- Tasks for this exercise:
1. According to the passage about Mountain Hill, what was the path up the eastern slope called for many years?
2. From the passage about Mountain Hill, quote the words starting at "We are not exactly" and ending at "de la Montagne?".

Posted on 24 Sep, 2013 in History | 0 comments

Grand Prix Cycliste de Québec

Québec City was founded on a sand bar, at the base of Cap-aux-Diamants. Later on, in the 1620s, Samuel de Champlain decided to move his headquarters to the top of the cape, building a fort – le Fort St. Louis – that overlooked the St. Lawrence River Valley. To get there from the lower town, he forged a path up the steep eastern slope. For many years, that path was aptly named la Côte de la Basse-Ville – lower-town hill. Today, it is known as la Côte de la Montagne – Mountain Hill.

We are not exactly sure how it came to be called Mountain Hill. Was it named after the first Anglican Bishop of Québec, Jacob Mountain? Did it take the name of one of its well-known residents, Noël Jérémie, sieur de la Montagne?

Most believe that its name is merely descriptive. Côte de la Montagne certainly feels like a mountain when you climb it! On the busy days of the tourist season, visitors lean into the hill to gain the leverage necessary to make it to the top. Window shopping the boutiques that step up the sidewalk offers a convenient excuse for those who need to rest. Even cars groan as well they go up. In the wintertime, picking one’s way down the hill takes almost as much effort.

In early September, Mountain Hill serves as proving grounds for the world-class cyclists who ride the Grand Prix Cycliste de Québec. The day’s strongest make it to the top to race through the streets of the upper town and on the Plains of Abraham. Those falling off the back of the pack struggle up the hill to the encouragement of understanding spectators.

- Data excerpts:
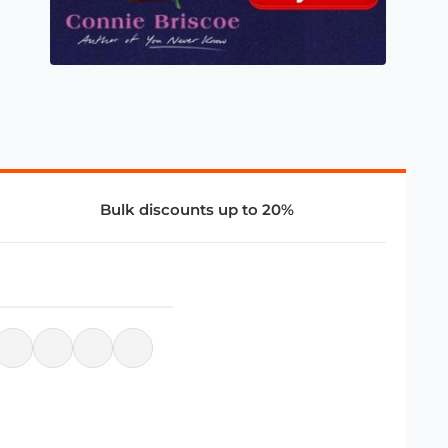
Bulk discounts up to 20%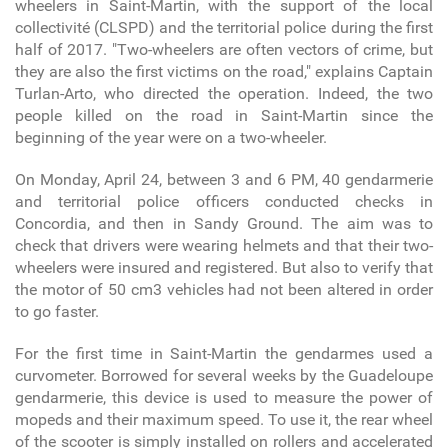
wheelers in Saint-Martin, with the support of the local
collectivité (CLSPD) and the territorial police during the first
half of 2017. "Two-wheelers are often vectors of crime, but
they are also the first victims on the road," explains Captain
Turlan-Arto, who directed the operation. Indeed, the two
people killed on the road in Saint-Martin since the
beginning of the year were on a two-wheeler.
On Monday, April 24, between 3 and 6 PM, 40 gendarmerie
and territorial police officers conducted checks in
Concordia, and then in Sandy Ground. The aim was to
check that drivers were wearing helmets and that their two-
wheelers were insured and registered. But also to verify that
the motor of 50 cm
3
vehicles had not been altered in order
to go faster.
For the first time in Saint-Martin the gendarmes used a
curvometer. Borrowed for several weeks by the Guadeloupe
gendarmerie, this device is used to measure the power of
mopeds and their maximum speed. To use it, the rear wheel
of the scooter is simply installed on rollers and accelerated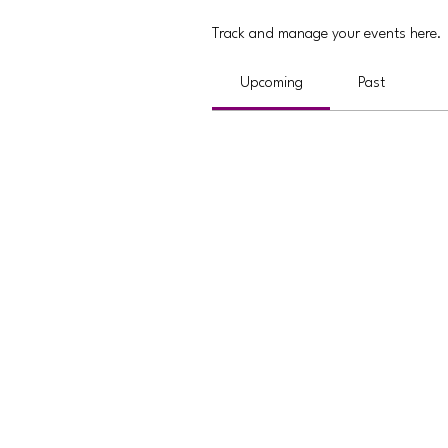
Track and manage your events here.
Upcoming
Past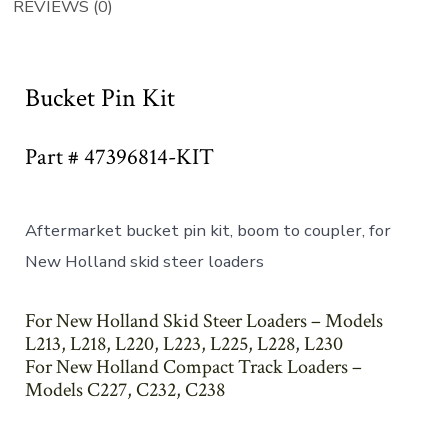
REVIEWS (0)
Bucket Pin Kit
Part # 47396814-KIT
Aftermarket bucket pin kit, boom to coupler, for
New Holland skid steer loaders
For New Holland Skid Steer Loaders – Models
L213, L218, L220, L223, L225, L228, L230
For New Holland Compact Track Loaders –
Models C227, C232, C238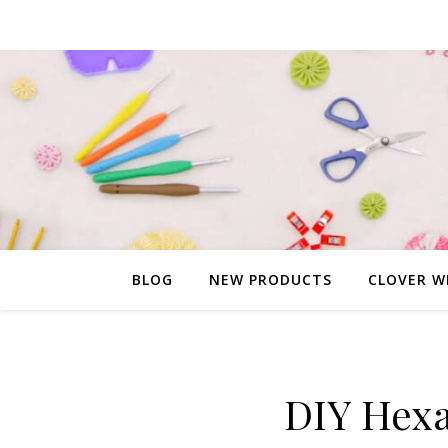
BLOG
NEW PRODUCTS
CLOVER W
DIY Hexa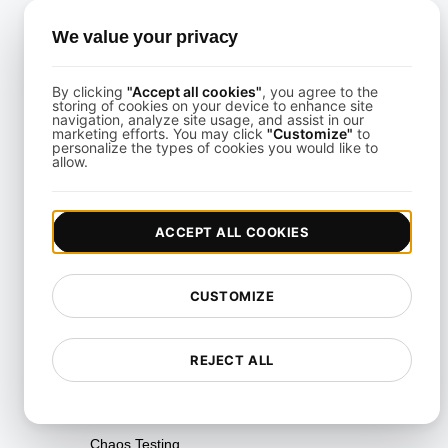
We value your privacy
Categories
All
By clicking
"Accept all cookies"
, you agree to the
storing of cookies on your device to enhance site
API Data Integration Solutions
navigation, analyze site usage, and assist in our
marketing efforts. You may click
"Customize"
to
API Integration Fundamentals
personalize the types of cookies you would like to
allow.
API Integration Services
API Integration Strategies &
ACCEPT ALL COOKIES
Best Practices
API Integration Tools &
CUSTOMIZE
Platforms
Availability Testing
REJECT ALL
Breakpoint Testing
Capacity Testing
Chaos Testing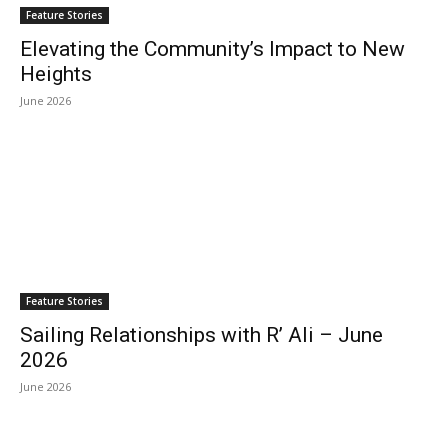
Feature Stories
Elevating the Community’s Impact to New
Heights
June 2026
Feature Stories
Sailing Relationships with R’ Ali – June
2026
June 2026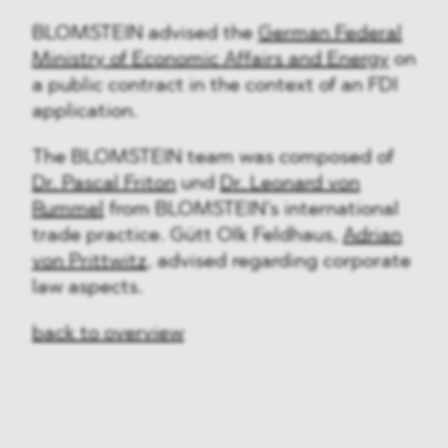
BLOMSTEIN advised the
German Federal
Ministry of Economic Affairs and Energy
on
a public contract in the context of an FDI
application.
The BLOMSTEIN team was composed of
Dr. Pascal Friton
und
Dr. Leonard von
Rummel
from BLOMSTEIN’s international
trade practice. Gütt Olk Feldhaus,
Adrian
von Prittwitz
, advised regarding corporate
law aspects.
back to overview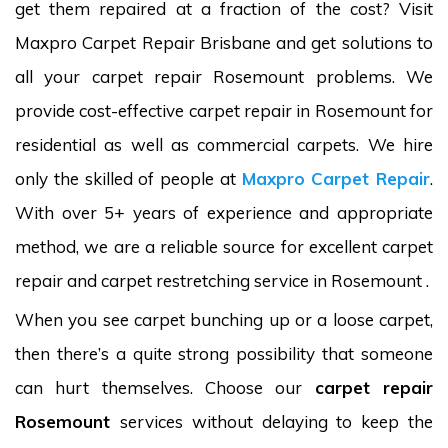
get them repaired at a fraction of the cost? Visit
Maxpro Carpet Repair Brisbane and get solutions to
all your carpet repair Rosemount problems. We
provide cost-effective carpet repair in Rosemount for
residential as well as commercial carpets. We hire
only the skilled of people at
Maxpro Carpet Repair
.
With over 5+ years of experience and appropriate
method, we are a reliable source for excellent carpet
repair and carpet restretching service in Rosemount .
When you see carpet bunching up or a loose carpet,
then there’s a quite strong possibility that someone
can hurt themselves. Choose our
carpet repair
Rosemount
services without delaying to keep the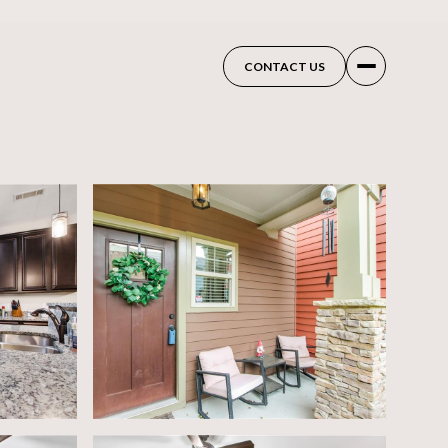
CONTACT US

- Task-by-task solutions:
1. La Côte de la Basse-Ville (lower-town hill).

2.
We are not exactly sure how it came to be called Mountain Hill. Was it named after the first Anglican Bishop of Québec, Jacob Mountain? Did it take the name of one of its well-known residents, Noël Jérémie, sieur de la Montagne?